Ergebnisse & Reflexion

Mit den Ergebnissen sind meine Eltern und ich sehr zufrieden. Die Öffnung des Gesprächs durch familienexterne Personen mit mehr Distanz zur Situation war hilfreich und mutig zugleich. Die Erforschung persönlicher und künftiger Bedürfnisse meiner Eltern hat eine belastbare Grundlage für die Ideenentwicklung geschaffen, aber auch einen neuen Reflexionsprozess und damit neue Unsicherheiten ausgelöst.

Mit dem Workshop ist es mir gelungen, eine offene Atmosphäre des tiefgreifenden Austausches und der aktiven Kollaboration zu schaffen. Die Teilnehmer:innen fühlten sich sicher und konnten sich gut einbringen. Diesen Erfolg führe ich auf die sorgfältige Vorbereitung der Mitwirkenden – insbesondere meiner Eltern – und die passende Gestaltung der Workshop-Sequenz zurück. Die «Brücke in die Zukunft» hat erstaunlich gut funktioniert, die Teilnehmer:innen ins Zukunftsdenken zu führen. Trotz der ungewohnten Aufgabenstellung zeigten die Mitwirkenden eine bemerkenswerte Offenheit und liessen sich ohne Vorbehalte auf das Rollenspiel ein.

Zwei Gruppen zu bilden, die getrennt mit meiner Mutter, respektive meinem Vater arbeiteten, war ein gelungenes Setup: So wurden die unterschiedlichen Bedürfnisse unabhängig voneinander ergründet und dargestellt. Die Moderation in zwei Räumen auf verschiedenen Geschossen war allerdings anspruchsvoll.

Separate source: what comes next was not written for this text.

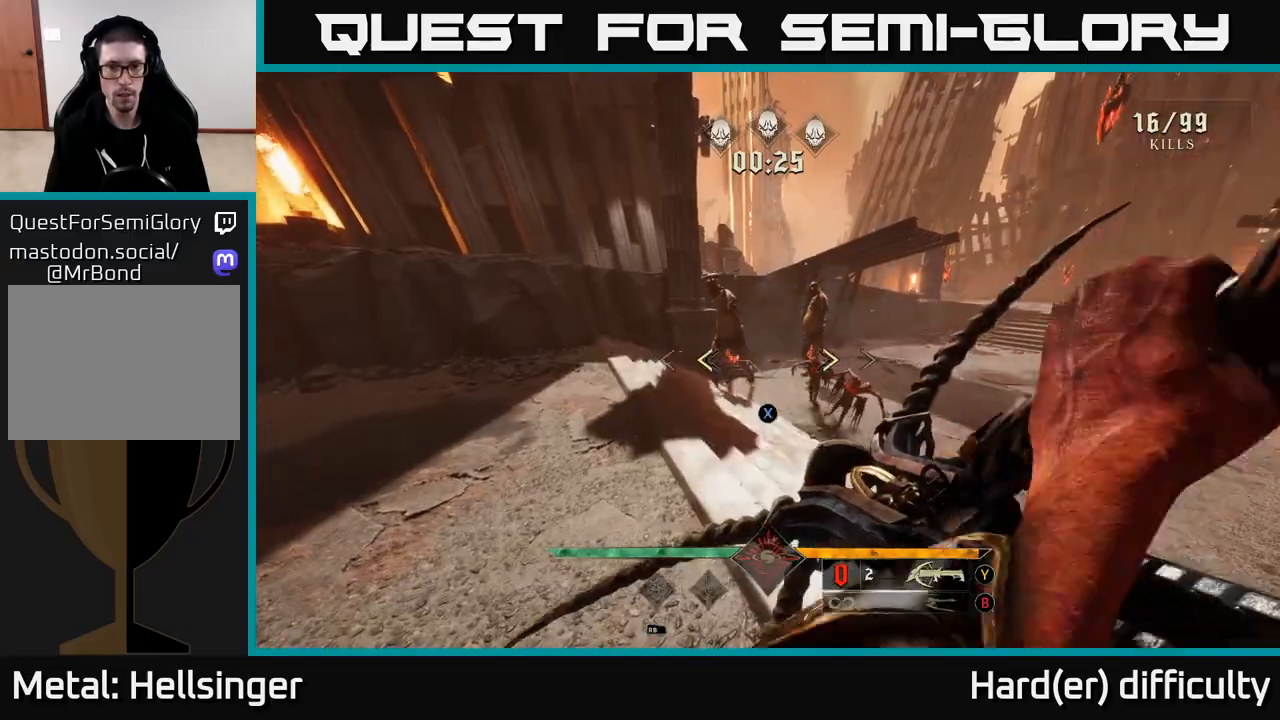
{"buttons": [], "left_stick": "down", "right_stick": "down-right", "events": [[67, "X", "down"], [150, "X", "up"], [350, "right_stick", "down-right"], [467, "left_stick", "down"]]}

Dank einer klaren, selbstgestalteten Vorlage für die User Journey, konnte die Zeit im Workshop effektiv für die inhaltliche Erarbeitung genutzt werden. In einer der beiden Gruppen hätte ich als Facilitator mehr Führung übernehmen sollen, um den Teilnehmenden zu helfen, hinter den expliziten auch die impliziten Bedürfnisse herauszuschälen.

Learnings
  1. Die Arbeit mit einer Partizipations-Matrix war für mich eine grosse Entdeckung. Ich war es gewohnt, mir eingehende Gedanken zur Passung der Teilnehmer:innen für die kollaborative Erarbeitung spezifischer Themen zu machen. Neu war für mich jedoch, mir über die Phasen des Designprozesses hinweg systematisch Klarheit über den Grad der Involvierung, die Tiefe der Partizipation sowie die daraus resultierenden Rollen der Akteur:innen zu verschaffen. Das hat sowohl für mich als Facilitator als auch für die Mitwirkenden im Designprozess sehr viel Transparenz und Orientierung geschaffen. Insbesondere in meiner Doppelrolle als Familienmitglied und Facilitator hat mir dieses Werkzeug geholfen, meine Rollen klar zu definieren und unterstützend einzusetzen.
  2. Der Kurzfilm über die Ausgangslage und das Problem Statement hat nicht nur bei der Produktion viel Spass gemacht, sondern erwies sich auch als hervorragendes Mittel, meine Mitstudierenden zu informieren, Mitwirkende für den Designprozess zu gewinnen und sie auf das Thema einzustimmen.